Handbook of Cultural Geography

Handbook of Cultural Geography
Author :
Publisher : SAGE
Total Pages : 612
Release :
ISBN-10 : 076196925X
ISBN-13 : 9780761969259
Rating : 4/5 (5X Downloads)

Book Synopsis Handbook of Cultural Geography by : Kay Anderson

Download or read book Handbook of Cultural Geography written by Kay Anderson and published by SAGE. This book was released on 2003 with total page 612 pages. Available in PDF, EPUB and Kindle.

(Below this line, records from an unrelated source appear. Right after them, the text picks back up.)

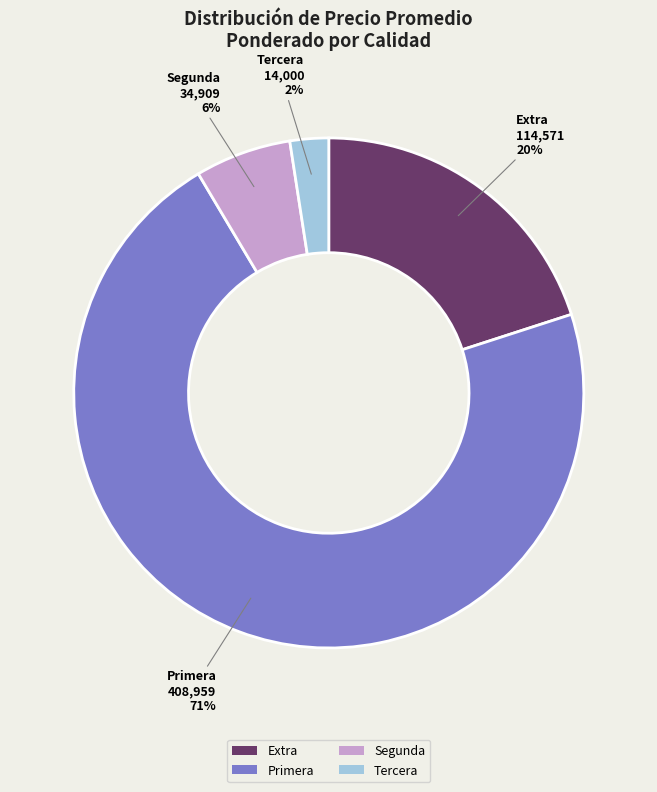

To the nearest percent, what portion does Extra represent?

20%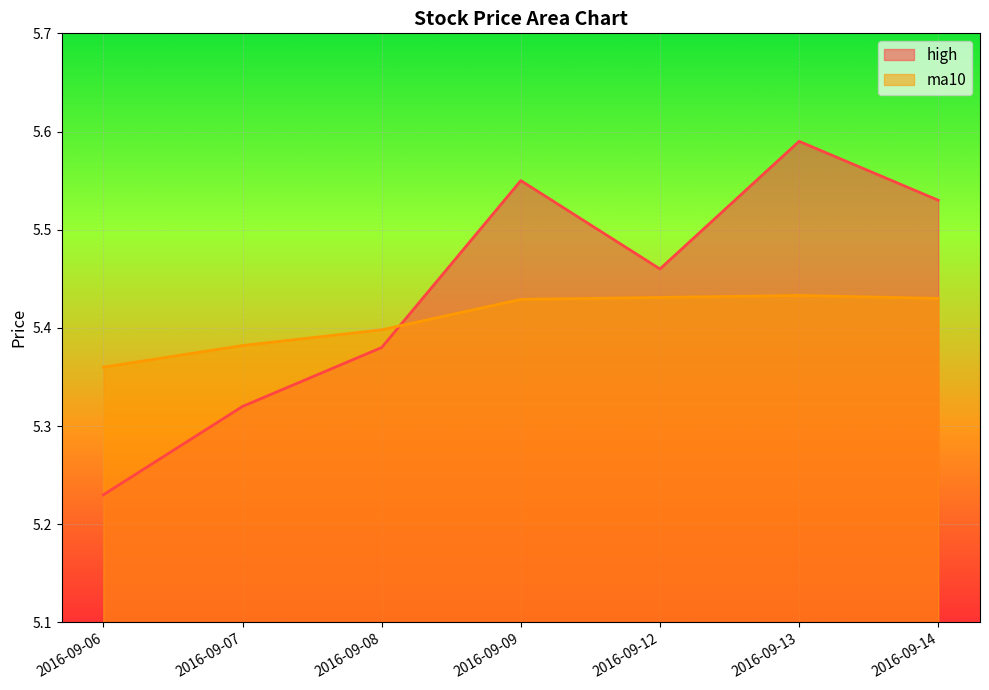

Where is the first local maximum for high?

2016-09-09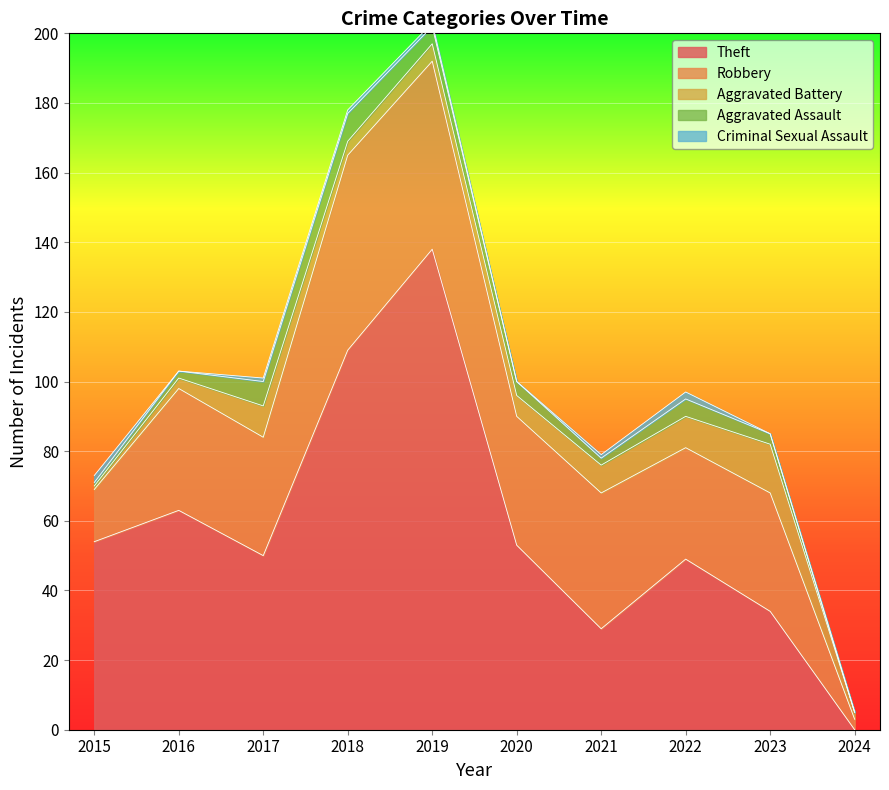

True or false: Robbery and Aggravated Battery cross at least once.

False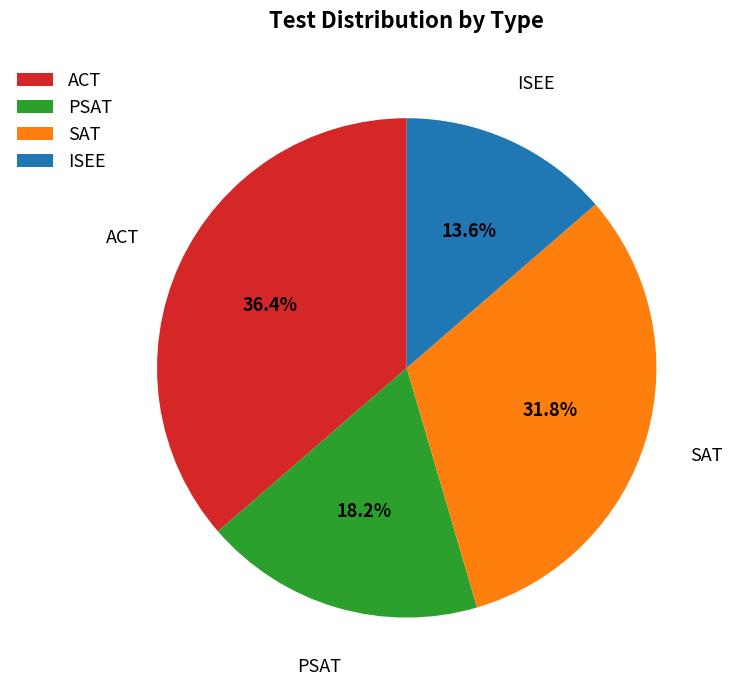

What is the ratio of the value at ISEE to the value at SAT?

0.4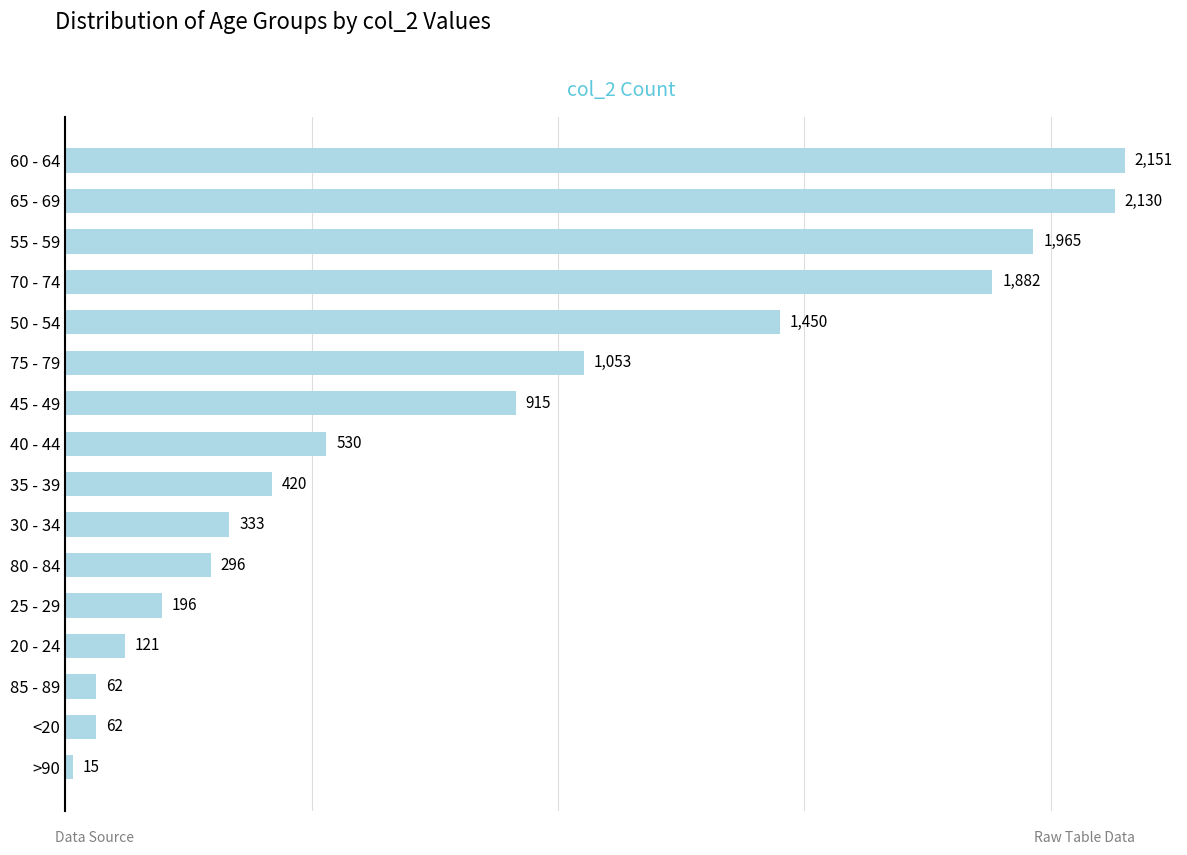

Reading bottom to top, extract all data points from this chart.

>90=15	<20=62	85 - 89=62	20 - 24=121	25 - 29=196	80 - 84=296	30 - 34=333	35 - 39=420	40 - 44=530	45 - 49=915	75 - 79=1053	50 - 54=1450	70 - 74=1882	55 - 59=1965	65 - 69=2130	60 - 64=2151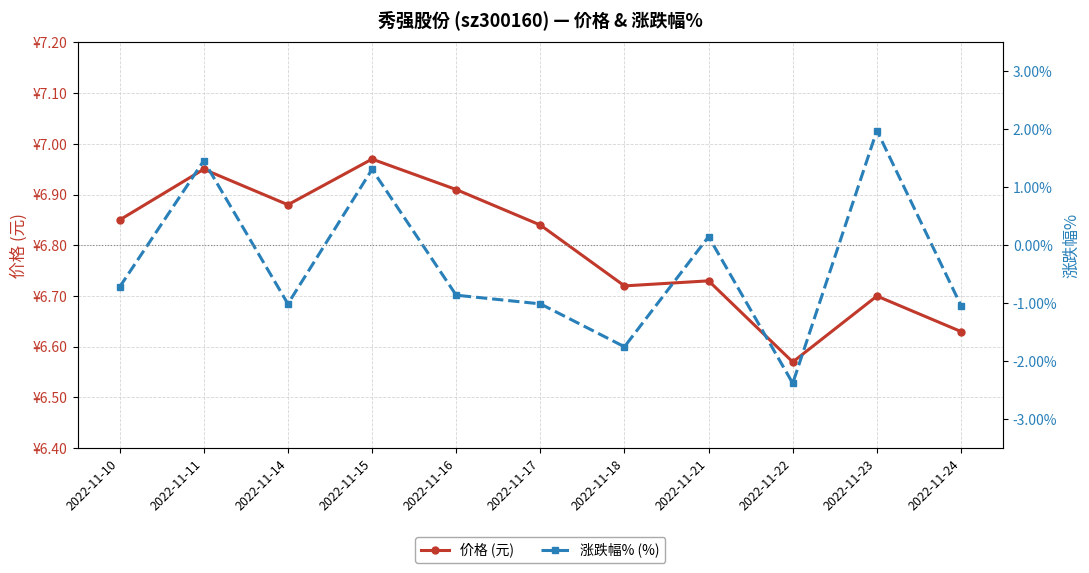

Reading left to right, what are all the values shown in this chart?

价格 (元): 2022-11-10=6.8	2022-11-11=7.0	2022-11-14=6.9	2022-11-15=7.0	2022-11-16=6.9	2022-11-17=6.8	2022-11-18=6.7	2022-11-21=6.7	2022-11-22=6.6	2022-11-23=6.7	2022-11-24=6.6
涨跌幅% (%): 2022-11-10=-0.7	2022-11-11=1.5	2022-11-14=-1.0	2022-11-15=1.3	2022-11-16=-0.9	2022-11-17=-1.0	2022-11-18=-1.8	2022-11-21=0.1	2022-11-22=-2.4	2022-11-23=2.0	2022-11-24=-1.0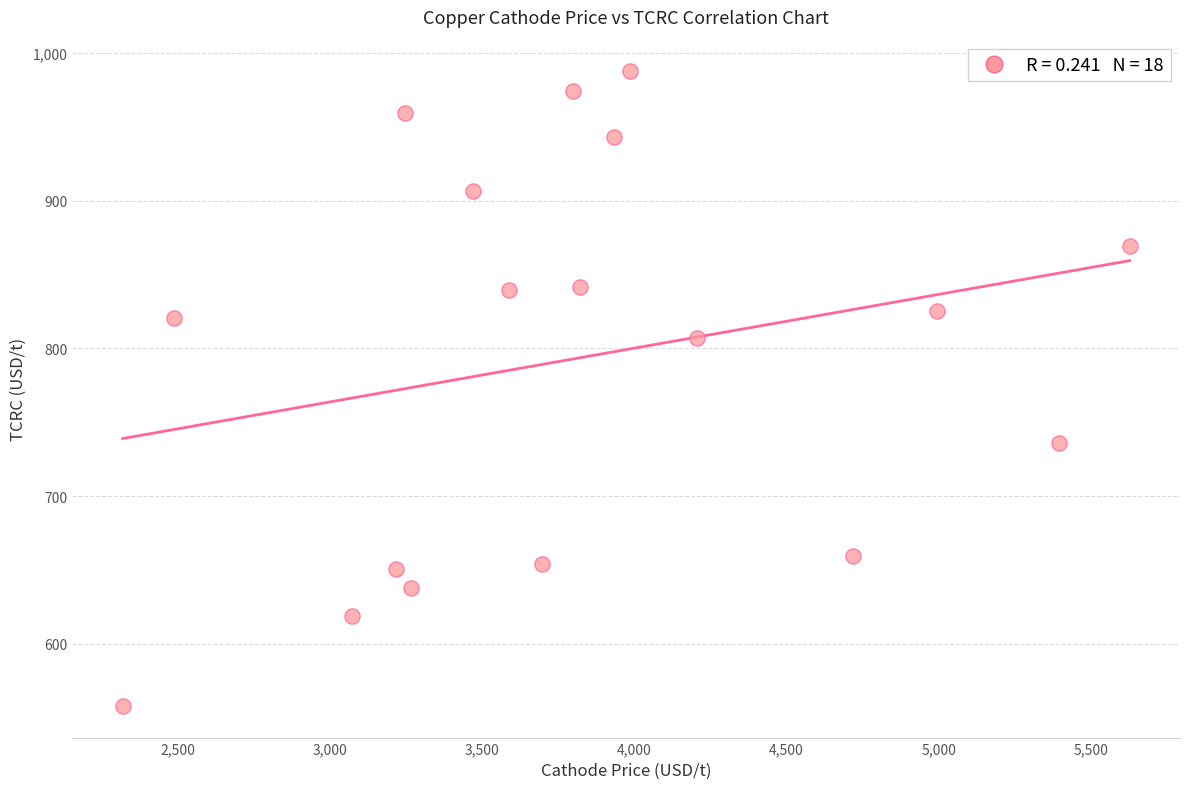

What is the range of Y values (max minus min)?

429.5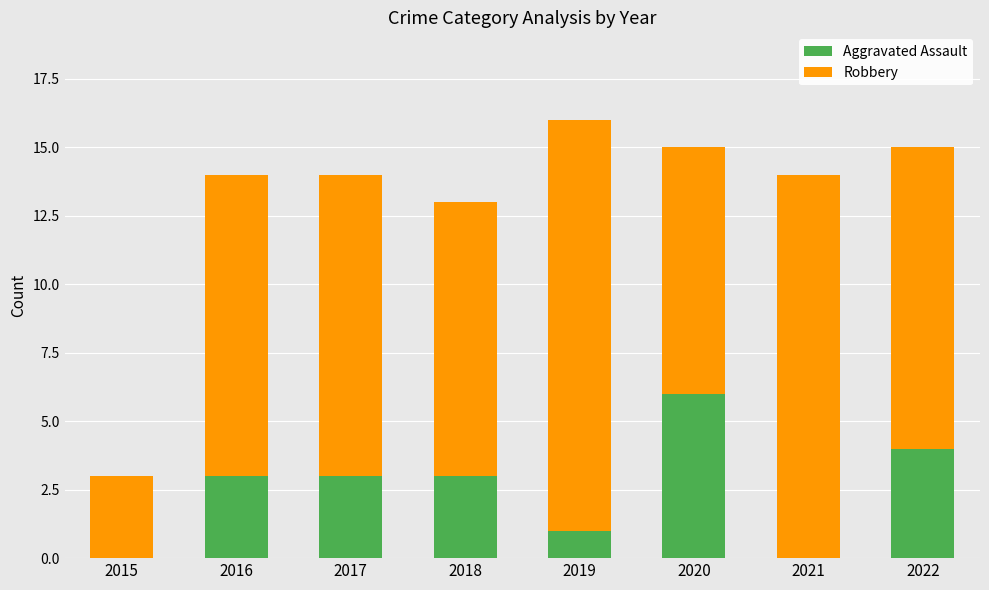

True or false: Aggravated Assault has a value of 1 at 2019.

True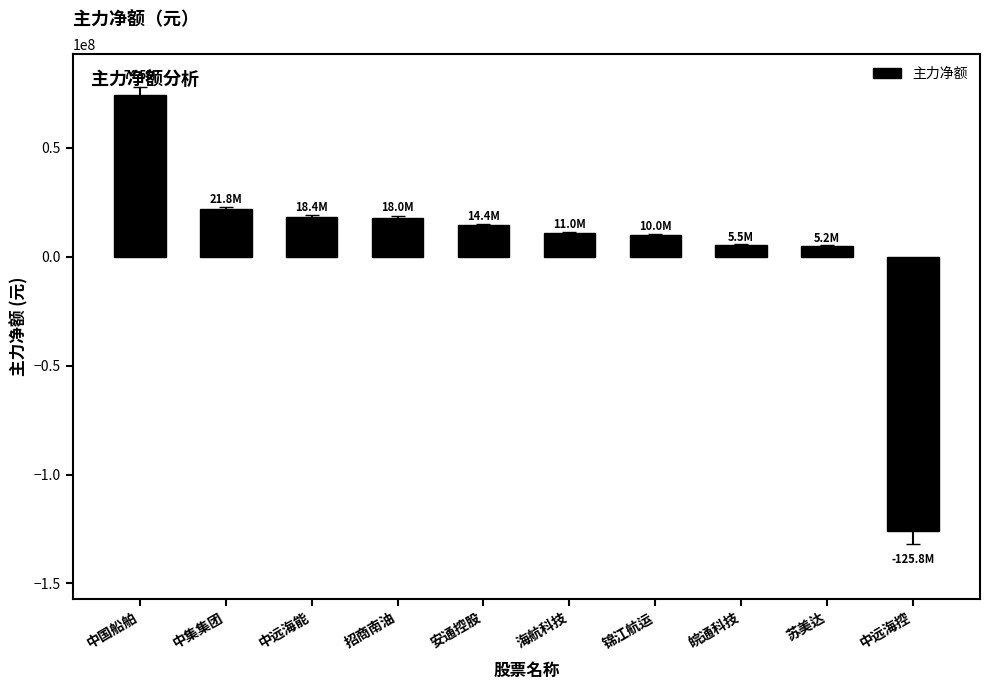

Count the number of data series in this chart.

1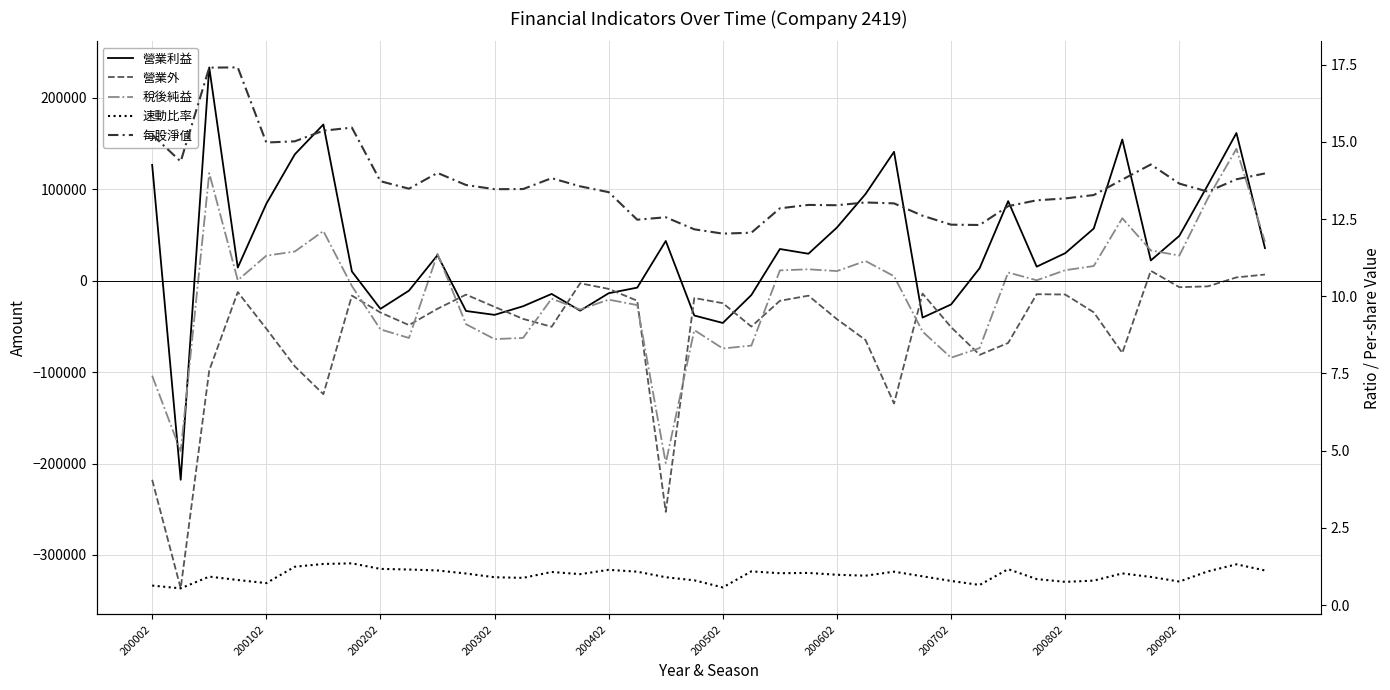

Between 28 and 11, which is larger?

28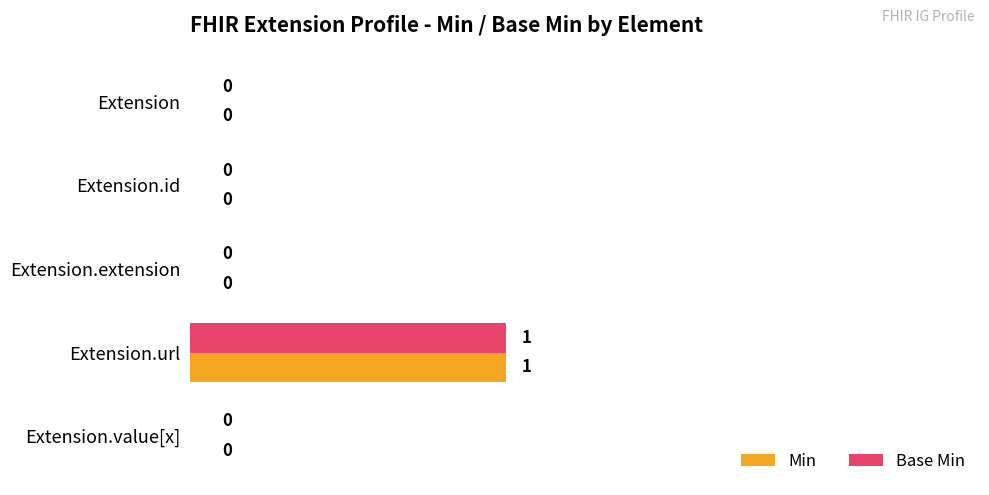

The Base Min series shows -1 at Extension.value[x]. True or false?

False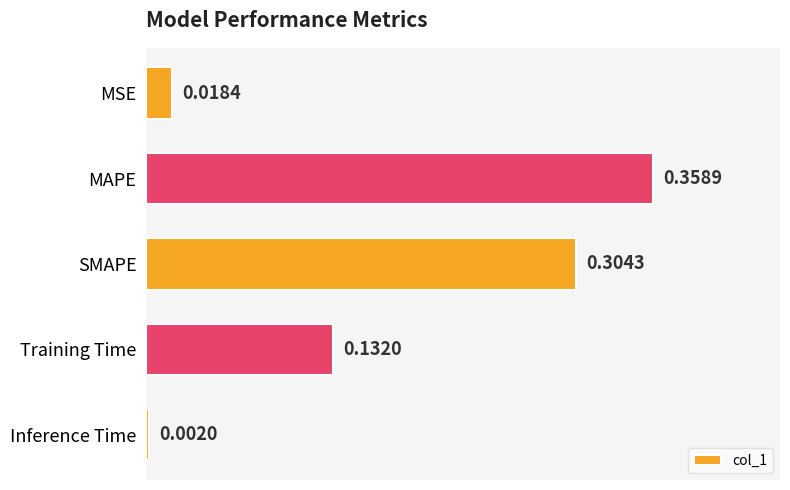

What is the label of the 1st bar from the bottom?

Inference Time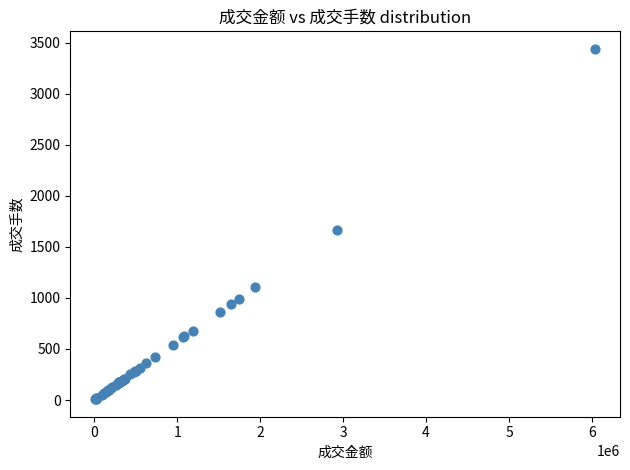

What Y value in the scatter plot is closest to 1724?

1665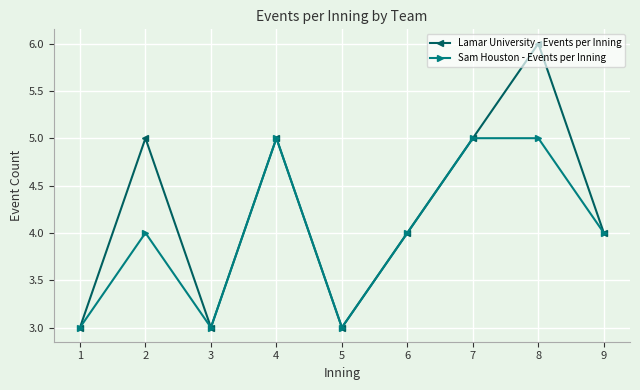

At which category is the sum across all series the highest?

8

Book excerpt: "The editors of this genuinely brilliant book seem to dare the reader to argue with them from the first page... I would encourage everyone interested in cultural geography, or in the cultural turn within a whole set of human geogrphies, to do likewise." --ANNALS OF THE ASSOCIATION OF AMERICAN GEOGRAPHERS "A richly plural and impassioned re-presentation of cultural geography that eschews everything in the way of boundary drawing and fixity. A re-visioning of the field as "a set of engagements with the world," it contains a vibrant atlas of ever shifting possibilities. Throbbing with commitment, and un-disciplined in the most positive sense of that term, it is exactly what a handbook ought to be." --Professor Allan Pred Department of Geography, University of California at Berkeley Ten sections, with a detailed editorial introduction, the Handbook of Cultural Geography presents a comprehensive statement of the relation between the cultural imagination and the geographical imagination. Emphasising the intellectual diversity of the discipline, the Handbook is a textured overview that presents a state-of-the-art assessment of the key questions informing cultural geography, while also looking at resonances between cultural geography and other disciplines.